23 Home Exercises

Instructions

The at-home exercises should be completed using Posit cloud, Home Exercise 5. Create a new .Rmd file (use File -> New File -> R Notebook.

I advise saving the new file straight away. Because you’ll submit this file as an assignment, use a standardised name: lastname_firstname5. Regularly re-save the file.

When you have finished the exercise (or part of it), ‘knit’ the file. Export the .Rmd and the html as a .zip file, and upload this to the assignment area.

Task

Load the Bellevue Almshouse dataset we used a few weeks ago, which can be found in this project files tab. Load the Tidyverse library

Create a series of charts using ggplot2, visualising the following aspects of the data. In most cases, you’ll need to prepare the data by filtering and/or summarising. Create each one in a separate code cell.

The number of male and female individuals. First filter out any missing or ambiguous data.
The ten most frequent diseases (look back to previous weeks for this one)
The ten most frequent female first names.
The distribution of the values for age, for male and female gender categories.
Create a line chart visualising the number of individuals admitted per week.

Tip

The function floor_week(unit = 'week') will take a full date and round it down to the start of the week (starting on Sunday, because it’s American). So for example, running floor_week on today’s date and tomorrow’s date (2024-10-07 and 2024-10-08) would give 2024-10-06 for both.

Try creating a new column with the ‘floored’ dates, and then summarise using these as groups.

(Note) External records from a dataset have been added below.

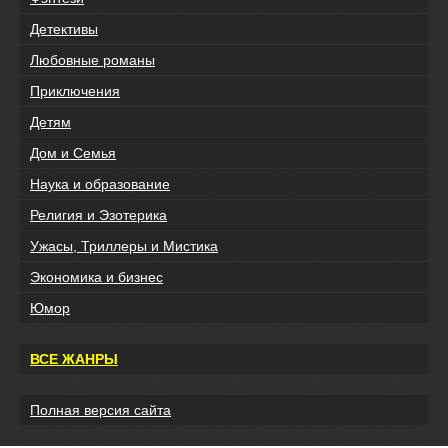
Детективы
Любовные романы
Приключения
Детям
Дом и Семья
Наука и образование
Религия и Эзотерика
Ужасы, Триллеры и Мистика
Экономика и бизнес
Юмор
ВСЕ ЖАНРЫ
Полная версия сайта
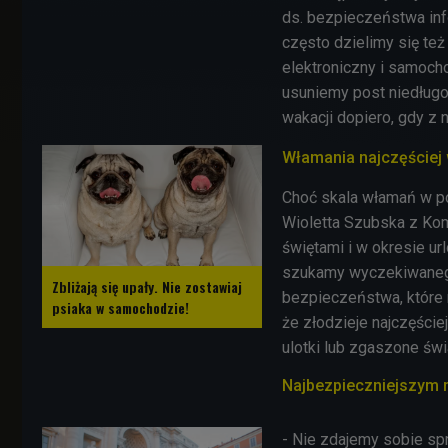
ds. bezpieczeństwa info
często dzielimy się te
elektroniczny i samochod
usuniemy post niedług
wakacji dopiero, gdy z 
Włamania najczęściej w
Choć skala włamań w pol
Wioletta Szubska z Kome
świętami i w okresie ur
szukamy wyczekiwaneg
Zbliżają się upały. Nie zostawiaj
bezpieczeństwa, które
psiaka w samochodzie!
że złodzieje najczęście
ulotki lub zgaszone świ
Najbezpieczniejszym 
- Nie zdajemy sobie sp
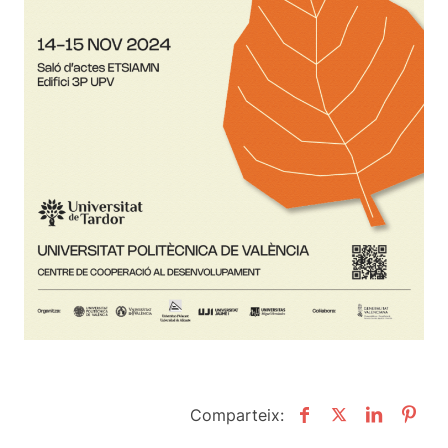
Comparteix:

Do the same except using months instead of weeks, and visualise male and females separately.
Use a similar approach to make a scatterplot, but set the colors of the points to gender

Final challenge:

You’ve been asked to visualise the professions in the dataset, as a bar chart. Let’s take a look at a summary of this data first (this is not live code):

library(dplyr)
library(readr)

bellevue_dataset = read_csv('bellevue_almshouse_modified.csv')

bellevue_dataset |>
  group_by(profession) |>
  summarise(n = n()) |>
  arrange(desc(n))

As you can see, there are far too many professions listed to visualise as individual bars. How would you solve this? Try to think of a solution to this - you could use another visualisation method, or re-organise/rename the data to have a pragmatic solution.

If you can’t code the solution, you can simply write a description of what you would like to do, and we can try to solve it in the class!